Stonehouse Avenue. John Stonehouse began his political career as member of Parliament for Wednesbury in the early 1950's when he replaced the charismatic Stanley N Evans who had resigned following the uproar over his "Featherbed Farmers" speech. A subsequent boundaries revision saw him representing Walsall North, where he made a name for himself as an able politician who rose to the rank of Postmaster General in the Wilson Government, where he was instrumental in introducing the two tier postal system we have today. Mr Stonehouse got into financial difficulties when he began taking money from companies he had set up for his own purposes, and he was eventually made bankrupt with debts of œ816,000. In 1974 he attempted to fake his death by drowning when his clothes were found on a beach in Florida after he was supposed to have gone for a swim. He later turned up in Australia where he had been living under a false identity. In 1976 he was sentenced to 7 years in prison for his crimes but served less than half before being released. In 1978 he married Miss Sheila Buckley his former secretary who had been given a suspended sentence for her part in the affair. Mr Stonehouse died in 1988 at the age of 62 having been ill for some years.

Stourmore Close. Situated off Straight Road in Short Heath, Stour is obviously a reference to the River Stour from which the town of Stourbridge gets its name.

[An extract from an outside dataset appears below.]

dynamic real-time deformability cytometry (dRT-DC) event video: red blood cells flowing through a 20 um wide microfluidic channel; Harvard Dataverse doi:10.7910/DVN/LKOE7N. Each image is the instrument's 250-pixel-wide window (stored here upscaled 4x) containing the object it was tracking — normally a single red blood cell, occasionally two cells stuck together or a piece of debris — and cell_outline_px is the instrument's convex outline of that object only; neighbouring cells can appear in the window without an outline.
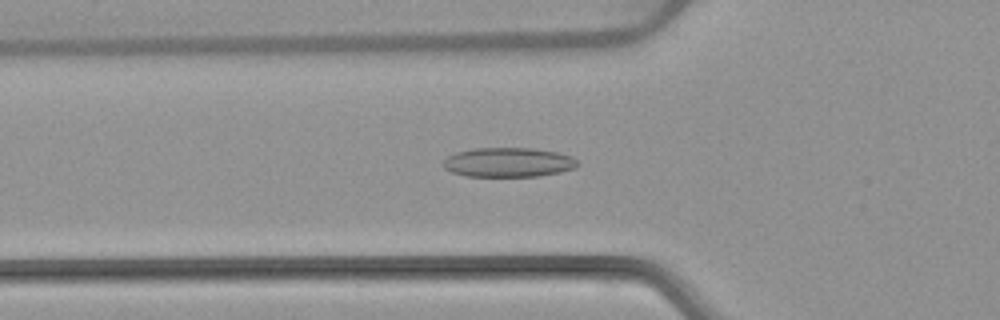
{"species": "common noctule bat (a hibernating species)", "species_latin": "Nyctalus noctula", "temperature_condition": "warm", "stored_images_in_passage": 53, "camera_frame_rate_fps": 3000, "um_per_image_px": 0.085, "animal": {"sex": "female", "body_mass_g": 22.7, "forearm_length_mm": 54.2}, "frame": {"image": 1, "passage_image": 18, "time_ms": 5.667, "image_size_px": [1000, 320], "cell_outline_px": [[580, 164], [576, 168], [560, 172], [536, 176], [464, 176], [452, 172], [444, 168], [444, 160], [448, 156], [456, 152], [472, 148], [532, 148], [556, 152], [572, 156]], "centroid_in_image_um": [43.22, 13.79], "position_along_channel_um": 82.6, "area_um2": 23.06}}
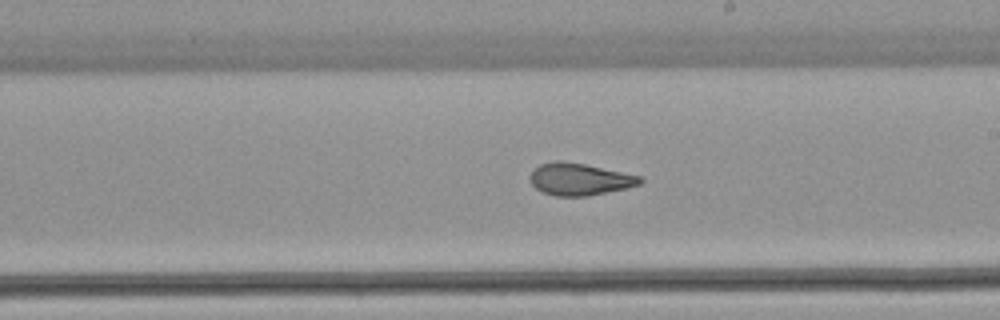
{"frame": {"image": 2, "passage_image": 30, "time_ms": 9.667, "image_size_px": [1000, 320], "cell_outline_px": [[644, 180], [640, 184], [624, 188], [588, 196], [556, 196], [540, 192], [532, 184], [528, 176], [540, 164], [552, 160], [560, 160], [584, 164], [640, 176]], "centroid_in_image_um": [49.21, 15.23], "position_along_channel_um": 239.8, "area_um2": 20.46}}
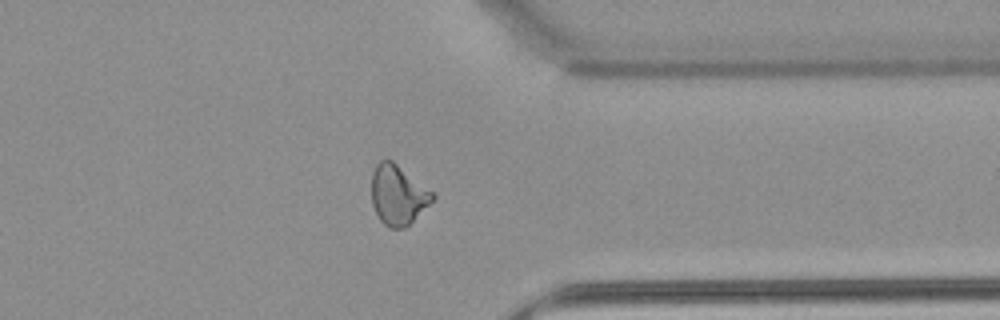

Straight Road. A short straight road which was constructed to link Lane Head Bridge to Coltham Road after the original route from Willenhall to Bloxwich via Haley Street and Ezekiel Lane had been stopped up by the cutting of the Wyrley and Essington Canal in 1794. Was originally known as The Straight Lane.

Strawberry Lane. The origins of this name are not known, but until recent years it was nothing more than a rough track which led from near the "Twenty Trees" in Neachells Lane across fields until it emerged opposite the gates of New Cross Hospital. Today it is the site of a thriving Industrial Estate and nothing is left of the fields which once lay on either side. Neachells Hall once stood nearby.

Stretton Road. Named after Councillor W. Stretton a member of Willenhall Urban District Council from 1934, when he was elected as one of the first representatives of the newly formed Short Heath Ward, following the amalgamation of Short Heath with Willenhall. He had previously served on the old Short Heath Urban District Council until its demise. Mr Stretton remained a Councillor until his death on July 26th 1955.

Stringes Lane. Takes its name from the Stringes Meadow which surrounded the area before it was developed. The origins of the name Stringes are completely unknown although the name is certainly of great age. It was not until December 6th 1920 that the Willenhall Urban District Council adopted Stringes Lane together with Lower Lichfield Street and agreed to widen the lane to enable a bus service to commence between Willenhall and Short Heath and Bloxwich. On some old documents the area is sometimes described as Stringers Lane or Stringers Meadow and this may give an indication as to the origins of the name.

Stringes Close. See also Stringes Lane. This site, now developed as an industrial estate was the site of the Willenhall New Colliery during the last century. The colliery was owned by Messrs Fletcher, Solly and Urwick Ltd. proprietors of the Willenhall Furnaces Ltd which stood in the Sandbeds until 1881 and the coal was used to fuel its furnaces. The site was later used by Messrs C & L Hill Ltd. for their Brass foundry.

Stroud Avenue. Named after Bernard H Stroud who was Willenhall's treasurer from October 24th 1944 until the town was absorbed by Walsall in 1966.

Stroud Close. See Stroud Avenue above.

Stubbington Close. Named after the town of Stubbington in the county of Hampshire.

Summer Street. A street leading to or from Somerford or Summerford Place.

Sweetbriar Lane. Named after the Sweetbriar a shrubby plant grown for its smell.